O sistema universitário brasileiro enfrenta um momento de retração em sua projeção internacional. De acordo com o ranking do Centro para Rankings Universitários Mundiais (CWUR) divulgado nesta segunda-feira (1º), 45 das 52 universidades do país presentes na lista perderam posições na edição de 2026. O dado representa uma queda para 87% das instituições avaliadas, incluindo referências como USP, Unicamp, UFRJ e FGV.

O cenário de declínio acende um alerta sobre a capacidade de retenção de talentos e a relevância da produção científica brasileira no cenário global. Enquanto apenas cinco instituições avançaram na classificação e duas mantiveram seus postos, a maioria enfrentou um retrocesso que, segundo o CWUR, é impulsionado por um desempenho mais fraco em pesquisa e pela disparidade de investimentos em relação aos competidores globais.

O impacto do financiamento na produção científica

A queda das instituições brasileiras não ocorre de forma isolada, mas reflete o que analistas descrevem como um ciclo de desvalorização da ciência e da educação pública. A análise do CWUR sugere que a deterioração dos indicadores de educação, corpo docente e pesquisa é uma consequência direta de anos de financiamento inadequado. Sem o aporte necessário para laboratórios de ponta e para a atração de pesquisadores de elite, as universidades brasileiras perdem terreno para instituições que operam com orçamentos crescentes.

Nadim Mahassen, presidente do CWUR, destacou que o declínio compromete o desenvolvimento científico e as perspectivas de crescimento do Brasil no longo prazo. A leitura editorial é que o ranking funciona como um termômetro de competitividade econômica: à medida que a ciência brasileira perde escala, o país perde a capacidade de transformar conhecimento em inovação industrial e tecnológica, tornando-se mais dependente de soluções externas.

Dinâmicas de mercado e a ascensão asiática

Enquanto o Brasil recua, o ranking evidencia uma mudança na hegemonia da educação superior. A China, por exemplo, consolidou-se como uma potência educacional, com 98% de suas universidades subindo de posição e superando os Estados Unidos em número total de instituições listadas. Esse movimento sugere que o investimento estatal chinês em pesquisa de base está gerando resultados tangíveis em escala global, desafiando a tradicional dominância americana.

O mecanismo aqui é claro: a competitividade global em rankings não avalia apenas a qualidade do ensino, mas a capacidade de entrega de resultados científicos mensuráveis. Quando o investimento é concentrado, o efeito multiplicador na produção de patentes e publicações de alto impacto é imediato.
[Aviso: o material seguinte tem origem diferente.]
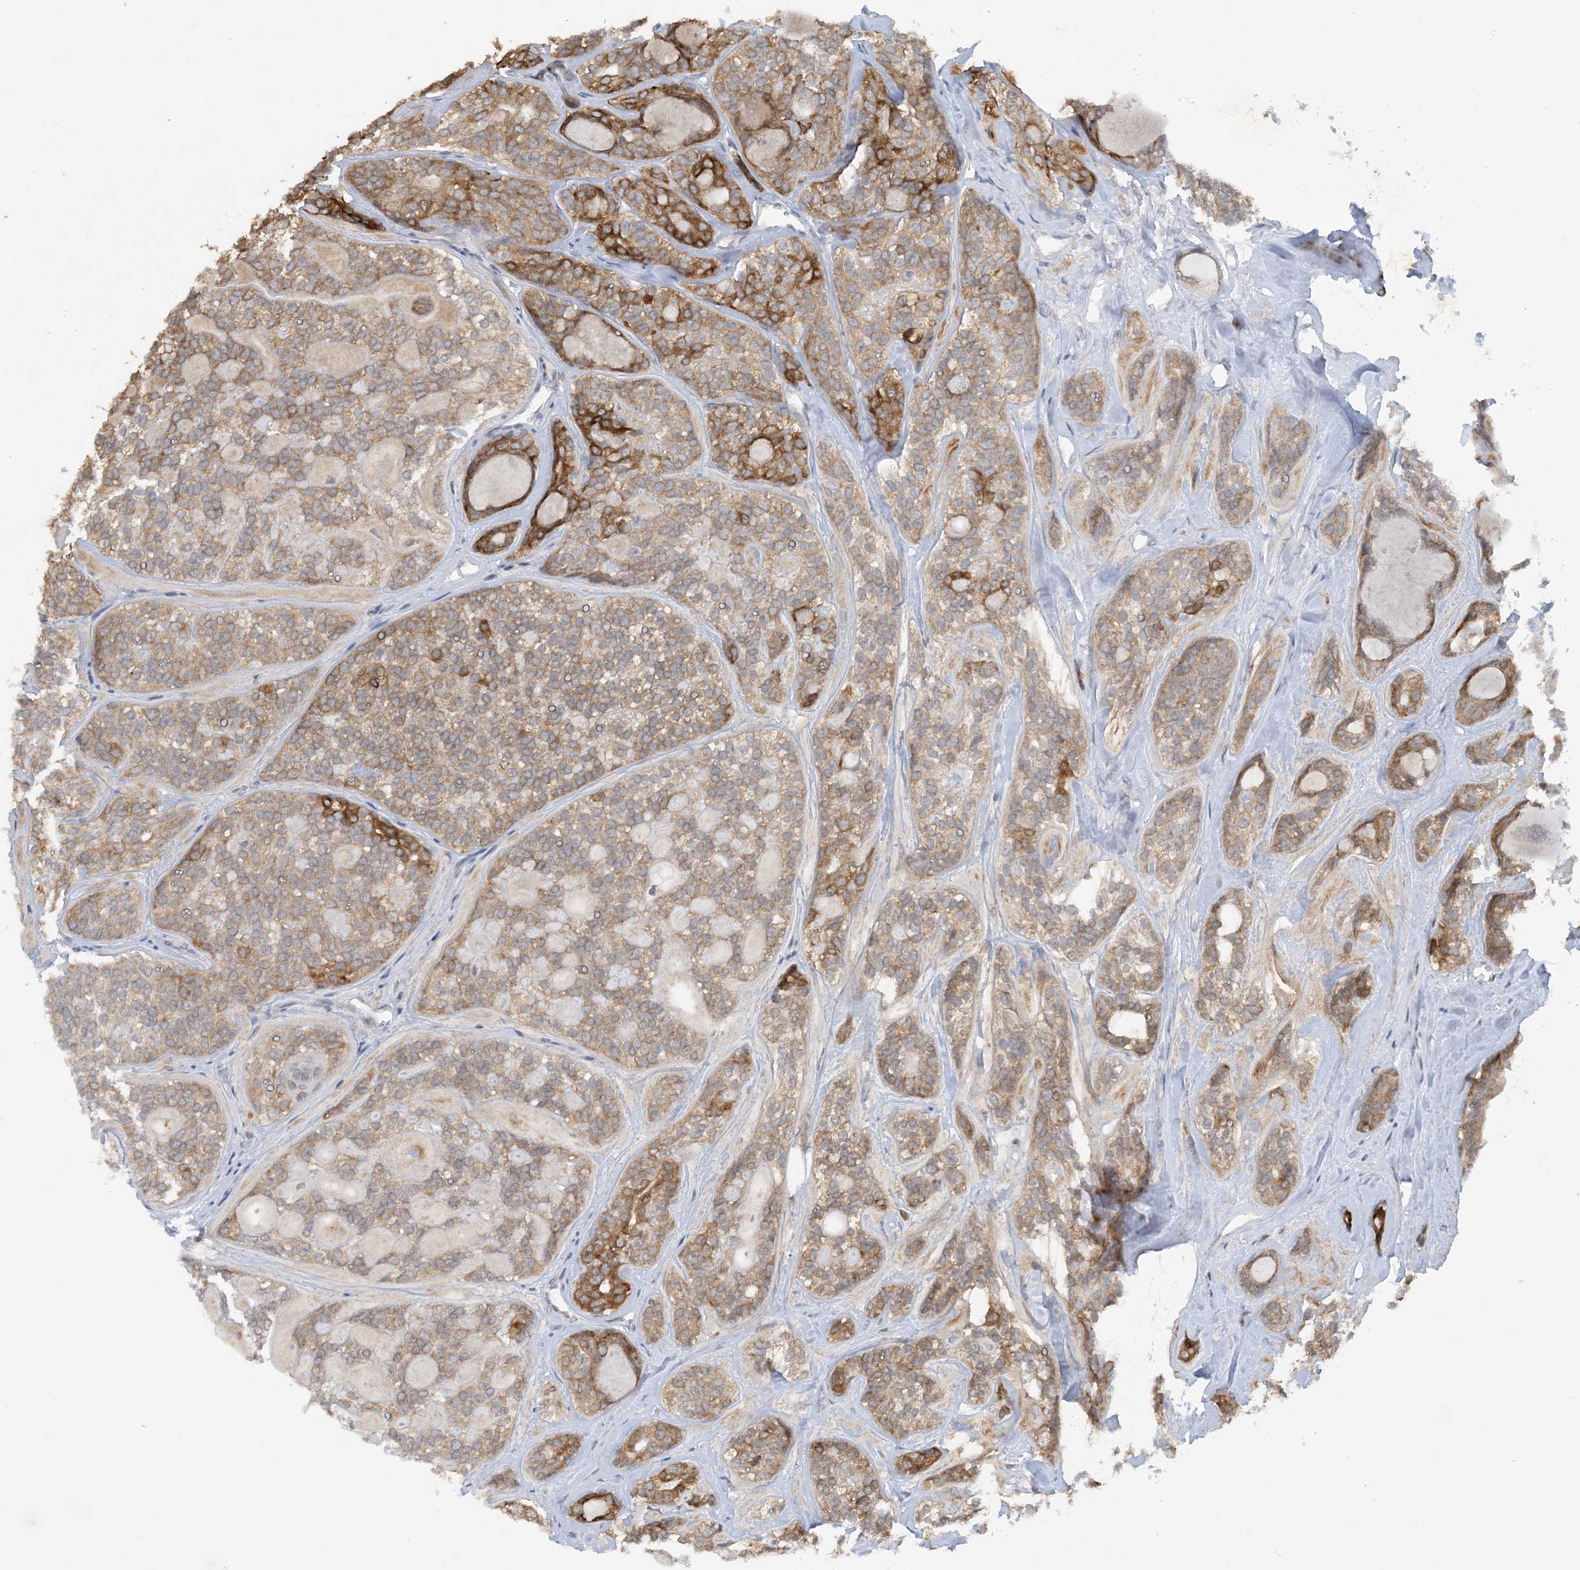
{"staining": {"intensity": "moderate", "quantity": ">75%", "location": "cytoplasmic/membranous"}, "tissue": "head and neck cancer", "cell_type": "Tumor cells", "image_type": "cancer", "snomed": [{"axis": "morphology", "description": "Adenocarcinoma, NOS"}, {"axis": "topography", "description": "Head-Neck"}], "caption": "Immunohistochemistry histopathology image of neoplastic tissue: head and neck cancer (adenocarcinoma) stained using immunohistochemistry shows medium levels of moderate protein expression localized specifically in the cytoplasmic/membranous of tumor cells, appearing as a cytoplasmic/membranous brown color.", "gene": "ACYP2", "patient": {"sex": "male", "age": 66}}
Para o Brasil, o desafio é equilibrar a necessidade de massificação do ensino com a manutenção de centros de excelência capazes de competir por recursos e talentos em um mercado globalizado.

Implicações para a inovação e stakeholders

Para o ecossistema brasileiro, a mensagem é de urgência. A queda no ranking afeta a atratividade de parcerias internacionais e a capacidade das universidades de atraírem capital privado para projetos de P&D. Reguladores e gestores públicos enfrentam a tensão entre a gestão orçamentária restritiva e a necessidade de modernizar a infraestrutura acadêmica para evitar a obsolescência tecnológica.

A conexão com o setor privado também é crítica. Sem uma ponte sólida entre a academia e o mercado, a produção científica corre o risco de se tornar cada vez mais isolada. O desafio para as empresas brasileiras será identificar como apoiar a pesquisa básica e aplicada, suprindo as lacunas deixadas pelo financiamento público para garantir que a inovação não estagne.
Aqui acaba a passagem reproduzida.